- Excerpted data -
========
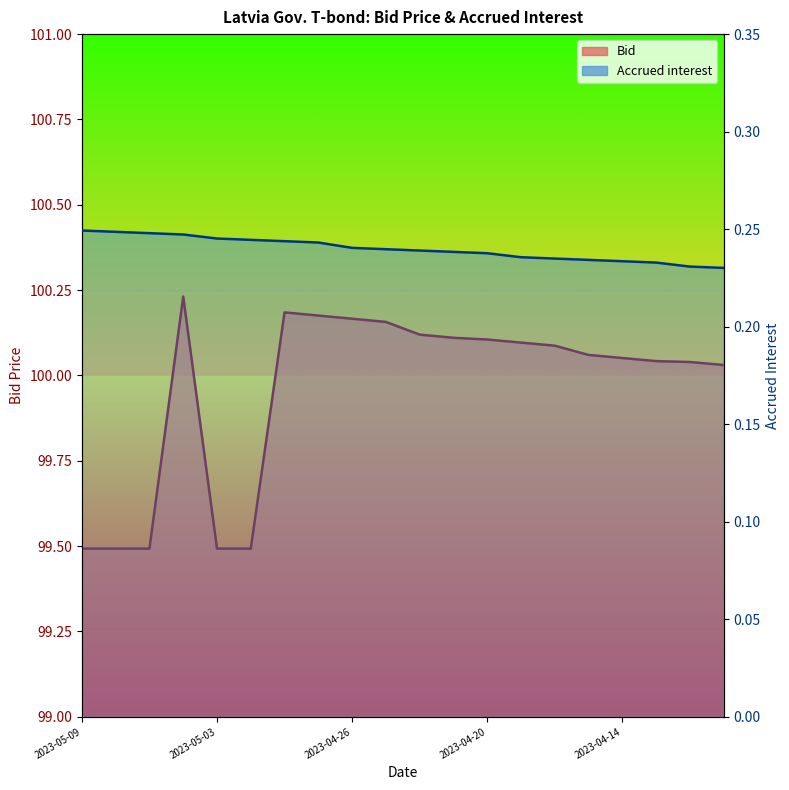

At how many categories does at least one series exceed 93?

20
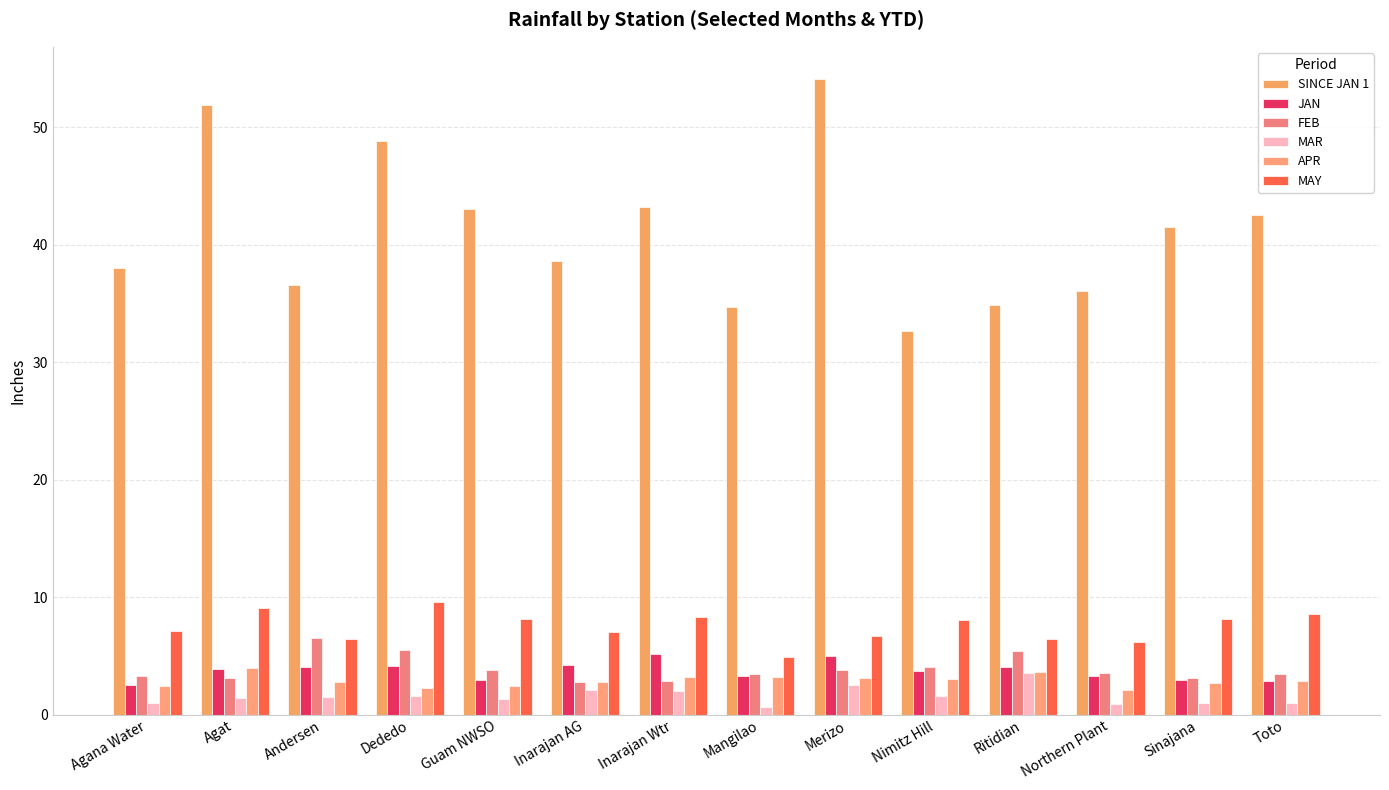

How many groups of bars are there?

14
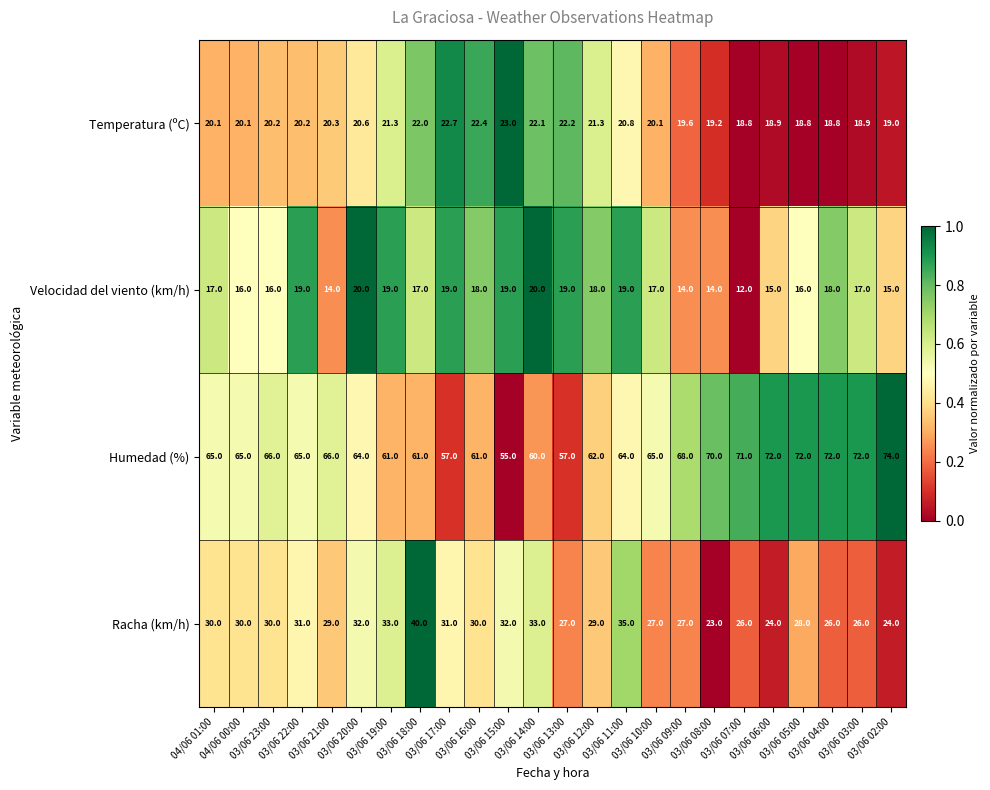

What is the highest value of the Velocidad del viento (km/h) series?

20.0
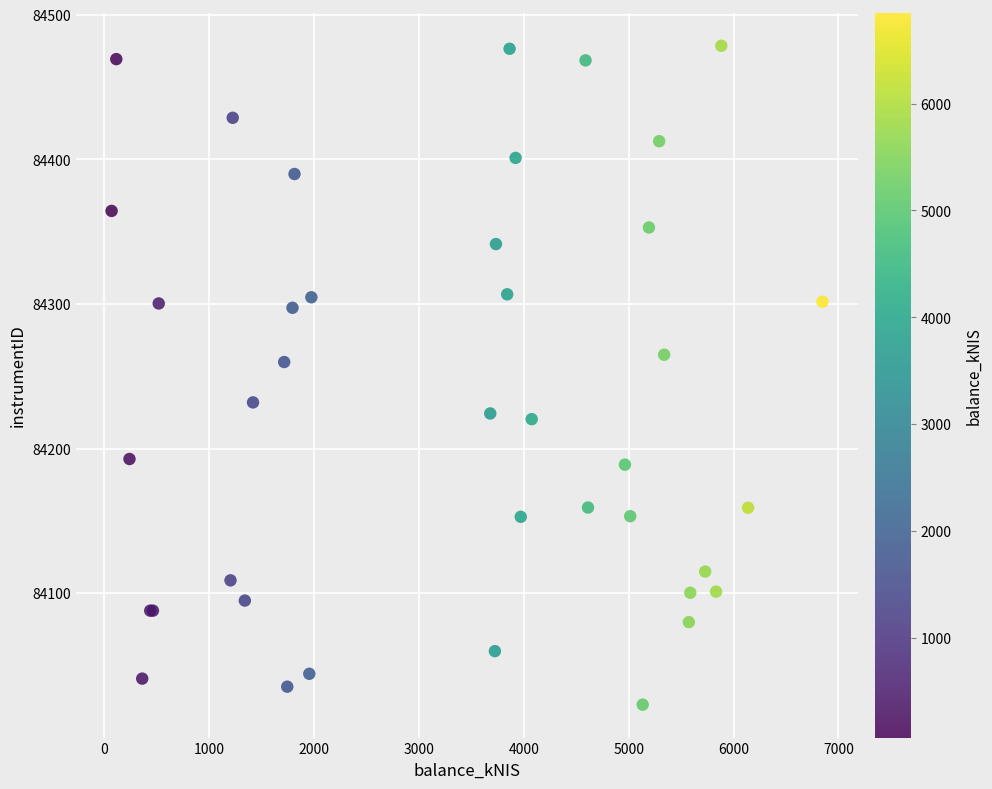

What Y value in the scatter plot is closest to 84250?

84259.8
========
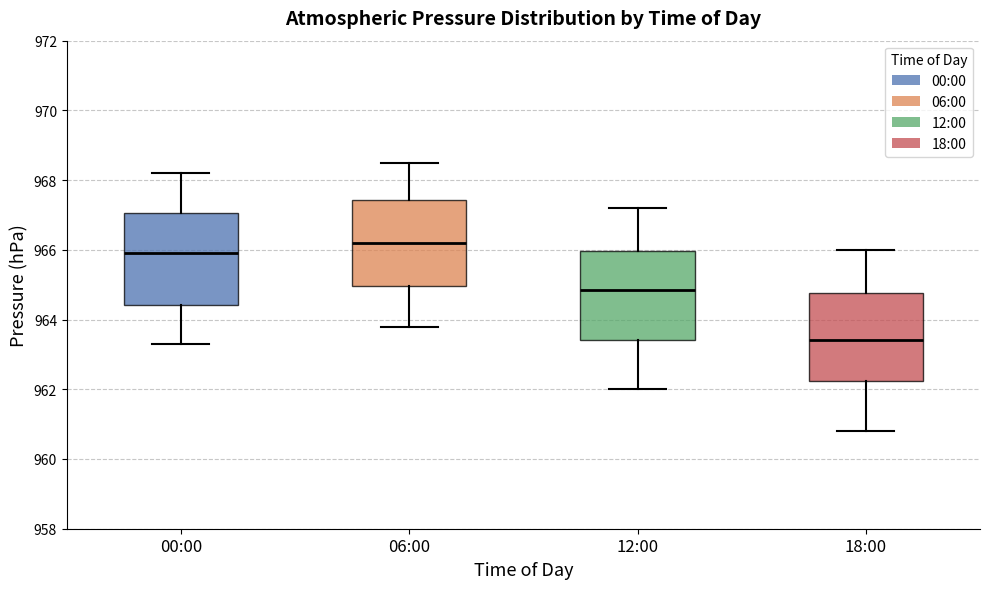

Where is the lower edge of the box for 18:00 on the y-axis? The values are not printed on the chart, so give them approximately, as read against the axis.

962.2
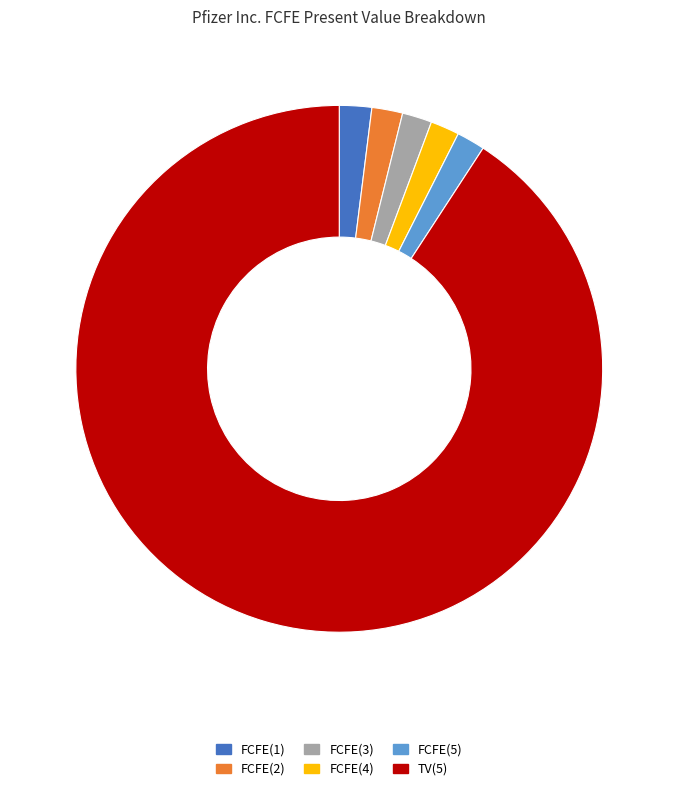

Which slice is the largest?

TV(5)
========
- Problem to solve -
Turn the material from the line with "At how many" up to and including the line with "What Y value" into a JSON list of strings, one string per line. Skip blank lines and leave the pictures out.

- Exercise result -
[
  "At how many categories does at least one series exceed 93?",
  "20",
  "How many groups of bars are there?",
  "14",
  "What is the highest value of the Velocidad del viento (km/h) series?",
  "20.0",
  "What Y value in the scatter plot is closest to 84250?"
]